Python Bindings missing on PyPI

Justus Winter 4winter at informatik.uni-hamburg.de
Wed May 22 09:57:18 PDT 2013


Quoting Patrick Gerken (2013-05-22 12:08:30)
> Quoting Justus Winter (2013-05-21 14:54:02)
> > Hi :)
> > 
> > Quoting David Bremner (2013-05-20 16:32:32)
> > > Patrick Gerken <notmuch at patrick-gerken.de> writes:
> > I would not object to that, but David has a point here. If the version
> > you get from pypi is newer than your libnotmuch, you will get errors
> > *at runtime*.
> 
> That is a point I did not consider much, I admit.
> 
> > Also I just looked at http://oswatershed.org/pkg/notmuch and
> > http://oswatershed.org/pkg/python-notmuch . It looks like every
> > distribution that is shipping libnotmuch packages also ships the
> > python bindings. So everyone who got libnotmuch from their
> > distribution can also obtain the appropriate bindings. And everyone
> > who compiled notmuch also has the bindings. I'm just not sure what's
> > to gain here.
> 
> That is only partially true and this is entirely a python problem.
> 
> As a Python Developer I am forced to work in virtualenv, that isolate
> the python running in there from system installed python packages.
> That is necessary, because I cannot install two different versions
> of the same package in python. Something that is essential when
> working on multiple projects.
> 
> I tend to believe that virtualenv is a tool for developers and hosters,
> but not for end users. I'd claim that it is their responsibility
> to ensure the right version of libnotmuch.
> Actually, I i were to deploy a python project with notmuch, I'd certainly
> ensure that my deployment builds libnotmuch from source, something that
> is not uncommon in the Plone world, which sets up projects with zc.buildout.
> 
> I'd love to hack on alot and afew, but I cannot install them safely on my
> machines right now, they run in a little virtual machine just because of it :-(

Wouldn't it be better to install libnotmuch and the wrapper to this
virtualenv so you make sure they match? I haven't used virtualenv, but
searching the web turned up
http://codersbuffet.blogspot.de/2009/09/wxpython-in-virtualenv.html
. He uses a post activate hook to set the LD_LIBRARY_PATH
variable. Maybe there's an even better way to do that now, seeing that
his post is from 2009.

> Based on my claim that pypi installations aren't usually done by end users,
> does that reduce your reservations sufficiently to put the bindings on pypi?

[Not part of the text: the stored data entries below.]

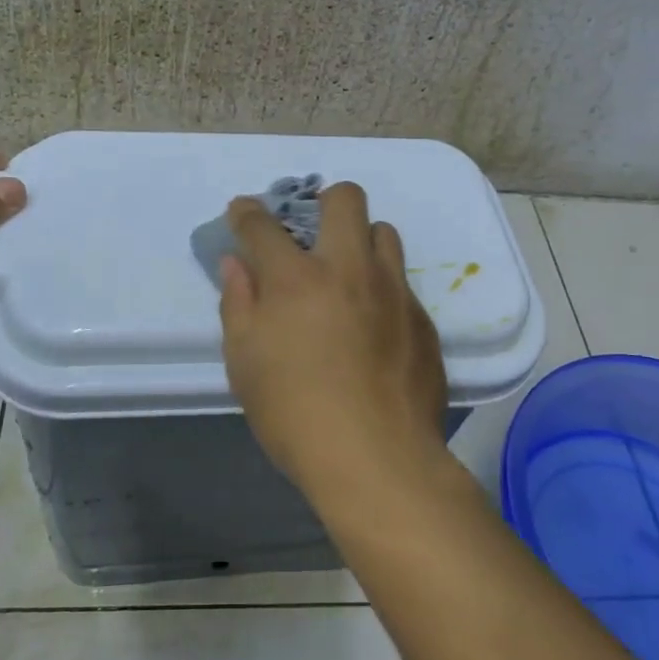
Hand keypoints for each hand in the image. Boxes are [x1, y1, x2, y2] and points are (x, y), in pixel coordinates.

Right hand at [218, 182, 447, 499]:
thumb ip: (238, 303)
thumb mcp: (244, 363)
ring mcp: (393, 291)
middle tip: (312, 231)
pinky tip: (373, 328)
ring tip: (347, 276)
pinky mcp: (422, 318)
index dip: (247, 212)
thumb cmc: (294, 414)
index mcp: (296, 279)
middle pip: (346, 199)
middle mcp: (349, 269)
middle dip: (324, 201)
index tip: (243, 212)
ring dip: (361, 241)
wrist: (377, 460)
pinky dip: (381, 289)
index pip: (263, 225)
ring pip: (384, 233)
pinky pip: (401, 283)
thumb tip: (236, 264)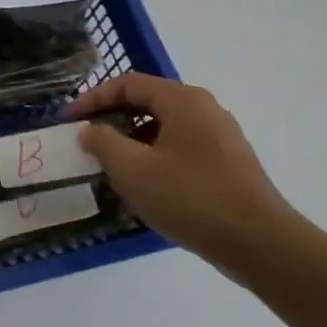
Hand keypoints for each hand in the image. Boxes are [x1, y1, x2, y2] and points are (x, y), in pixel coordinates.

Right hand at [69, 74, 299, 266]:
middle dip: (111, 119)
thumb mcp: (132, 169)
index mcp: (183, 101)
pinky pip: (178, 148)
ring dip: (130, 141)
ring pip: (162, 128)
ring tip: (107, 166)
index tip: (68, 121)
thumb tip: (90, 130)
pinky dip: (152, 157)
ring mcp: (218, 137)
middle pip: (147, 103)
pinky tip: (140, 184)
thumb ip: (103, 142)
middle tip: (85, 141)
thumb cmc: (190, 197)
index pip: (128, 84)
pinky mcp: (225, 164)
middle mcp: (204, 110)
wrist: (258, 242)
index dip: (92, 99)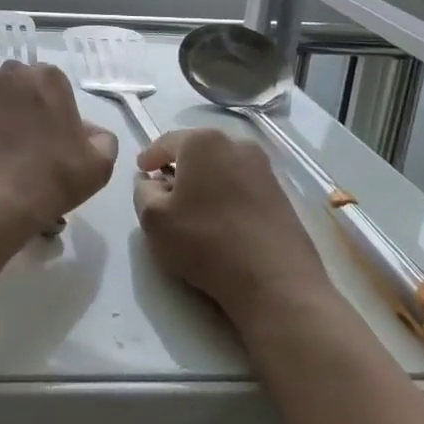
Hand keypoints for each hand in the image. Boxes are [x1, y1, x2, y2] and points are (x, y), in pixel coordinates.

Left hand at [0, 62, 117, 230]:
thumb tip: (91, 131)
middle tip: (13, 142)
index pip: (50, 87)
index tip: (44, 140)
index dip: (47, 113)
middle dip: (15, 107)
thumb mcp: (97, 165)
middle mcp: (10, 71)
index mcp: (48, 78)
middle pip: (14, 85)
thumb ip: (101, 140)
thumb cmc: (50, 178)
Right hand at [133, 128, 331, 322]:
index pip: (166, 142)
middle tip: (164, 190)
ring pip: (221, 168)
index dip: (150, 156)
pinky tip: (219, 220)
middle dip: (179, 167)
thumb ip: (142, 191)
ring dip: (204, 182)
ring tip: (192, 209)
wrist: (275, 281)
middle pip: (197, 151)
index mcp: (204, 142)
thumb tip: (151, 181)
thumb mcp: (153, 218)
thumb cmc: (205, 242)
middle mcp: (237, 145)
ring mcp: (264, 169)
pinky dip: (225, 195)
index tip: (141, 171)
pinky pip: (241, 185)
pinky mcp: (281, 194)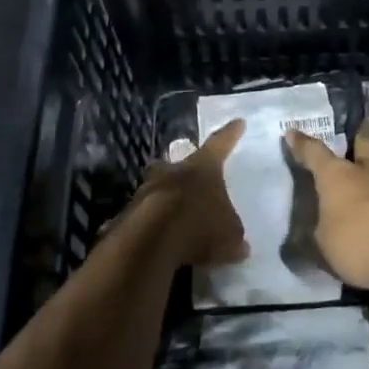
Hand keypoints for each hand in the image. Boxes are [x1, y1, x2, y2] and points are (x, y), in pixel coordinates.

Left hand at [124, 119, 249, 268]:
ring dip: (165, 197)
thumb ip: (233, 237)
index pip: (220, 144)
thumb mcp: (230, 236)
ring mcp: (147, 190)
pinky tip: (159, 241)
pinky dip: (152, 225)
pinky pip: (145, 216)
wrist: (151, 240)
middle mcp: (173, 171)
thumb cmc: (199, 225)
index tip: (238, 122)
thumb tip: (240, 245)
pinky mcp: (129, 214)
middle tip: (188, 176)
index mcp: (203, 167)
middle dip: (183, 170)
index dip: (230, 134)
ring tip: (174, 215)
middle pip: (178, 164)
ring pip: (158, 187)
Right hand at [285, 121, 368, 293]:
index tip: (293, 132)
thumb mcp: (323, 244)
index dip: (302, 145)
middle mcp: (366, 174)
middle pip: (365, 147)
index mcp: (337, 175)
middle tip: (367, 122)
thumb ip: (317, 234)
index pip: (315, 153)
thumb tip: (315, 231)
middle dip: (363, 135)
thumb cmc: (358, 240)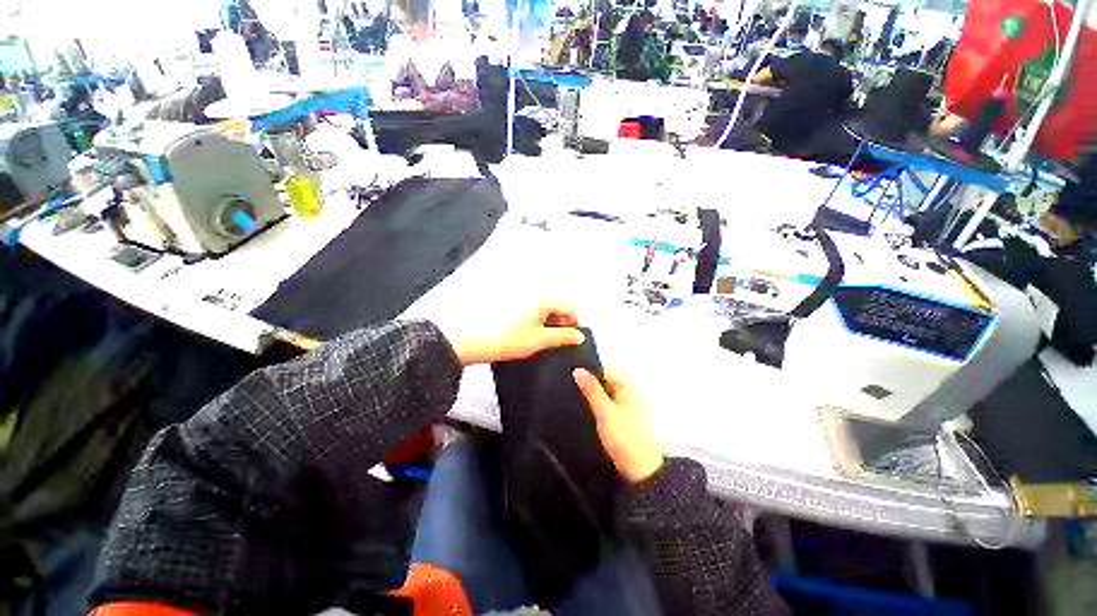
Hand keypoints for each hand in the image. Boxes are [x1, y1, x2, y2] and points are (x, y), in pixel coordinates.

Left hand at [447, 302, 584, 365]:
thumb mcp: (538, 340)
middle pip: (559, 304)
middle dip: (566, 321)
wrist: (471, 339)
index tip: (579, 338)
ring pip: (547, 307)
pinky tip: (537, 334)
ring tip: (551, 340)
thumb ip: (562, 337)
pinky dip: (541, 320)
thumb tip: (579, 336)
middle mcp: (534, 292)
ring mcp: (522, 297)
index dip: (578, 321)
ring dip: (553, 322)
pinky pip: (535, 309)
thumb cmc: (506, 339)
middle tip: (566, 341)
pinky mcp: (513, 304)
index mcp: (543, 297)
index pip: (570, 305)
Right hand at [573, 367, 662, 483]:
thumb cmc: (624, 438)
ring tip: (571, 397)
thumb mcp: (605, 412)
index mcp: (629, 383)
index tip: (568, 374)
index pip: (603, 368)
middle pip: (602, 379)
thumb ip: (591, 389)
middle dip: (587, 383)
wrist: (640, 471)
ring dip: (590, 395)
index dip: (586, 370)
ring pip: (602, 391)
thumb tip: (577, 368)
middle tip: (567, 387)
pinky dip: (595, 404)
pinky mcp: (622, 413)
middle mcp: (629, 388)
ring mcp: (626, 401)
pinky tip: (583, 408)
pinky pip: (605, 401)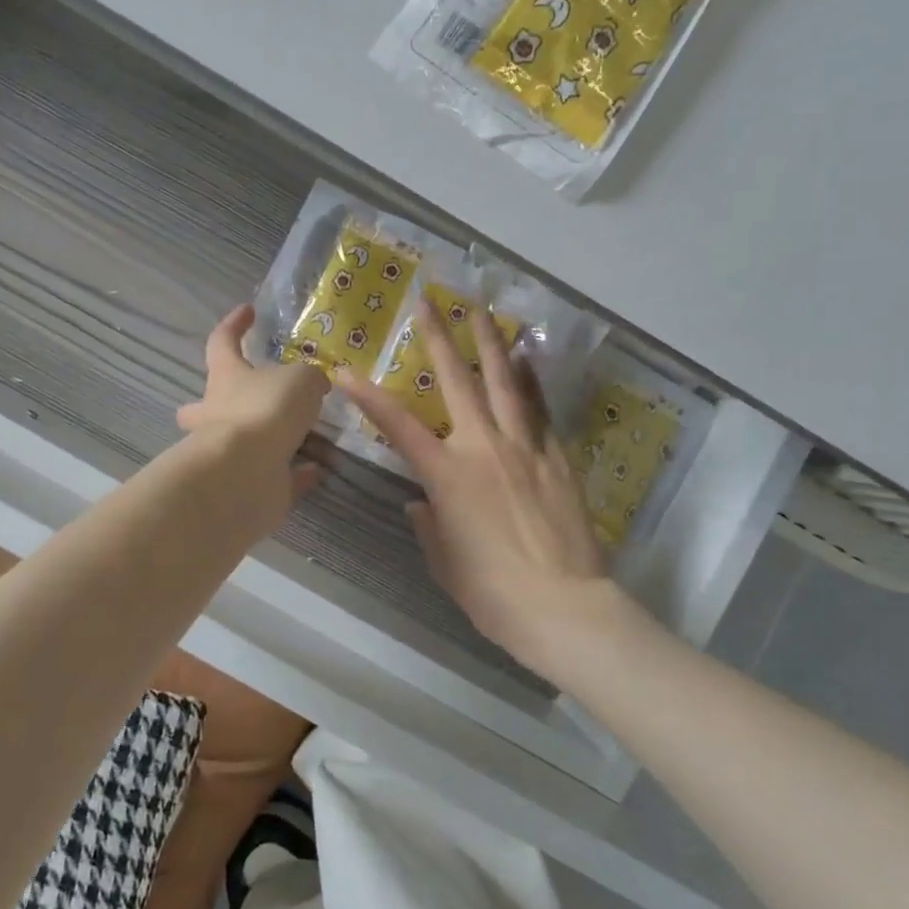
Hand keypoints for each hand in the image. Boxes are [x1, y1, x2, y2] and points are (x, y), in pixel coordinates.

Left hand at [177, 305, 330, 510]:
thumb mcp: (301, 379)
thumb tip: (314, 385)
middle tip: (241, 400)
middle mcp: (219, 414)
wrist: (247, 472)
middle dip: (217, 403)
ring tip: (315, 436)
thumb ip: (309, 379)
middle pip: (206, 405)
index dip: (234, 324)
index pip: (222, 342)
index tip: (248, 311)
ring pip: (246, 443)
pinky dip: (298, 472)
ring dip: (276, 439)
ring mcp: (231, 453)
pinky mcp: (250, 484)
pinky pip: (278, 476)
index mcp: (226, 377)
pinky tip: (322, 468)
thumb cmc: (266, 409)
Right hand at [336, 299, 609, 673]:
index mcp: (447, 476)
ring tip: (482, 312)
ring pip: (505, 384)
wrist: (565, 607)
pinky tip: (527, 360)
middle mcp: (483, 449)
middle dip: (439, 338)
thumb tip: (421, 503)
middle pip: (457, 382)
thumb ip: (430, 526)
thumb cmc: (494, 593)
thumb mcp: (447, 563)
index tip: (344, 371)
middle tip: (429, 302)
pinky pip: (540, 411)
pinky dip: (530, 383)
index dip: (367, 397)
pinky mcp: (557, 459)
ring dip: (490, 344)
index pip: (397, 426)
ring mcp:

I don't have any reservations about anyone creating and maintaining an
entry on pypi for notmuch. So if having an pypi entry helps you and
potentially others as well, go ahead :)

I'm concerned about potential API issues that won't crop up until
someone runs some code. And someone would have to update and test the
pypi entry, and that someone would have to be someone other than me
since I've never used virtualenv or any method of deploying python
software like pip or easy_install. I tend to install dependencies
manually instead, and most of the time I don't have to do anything
since most python software I use is usually packaged in Debian.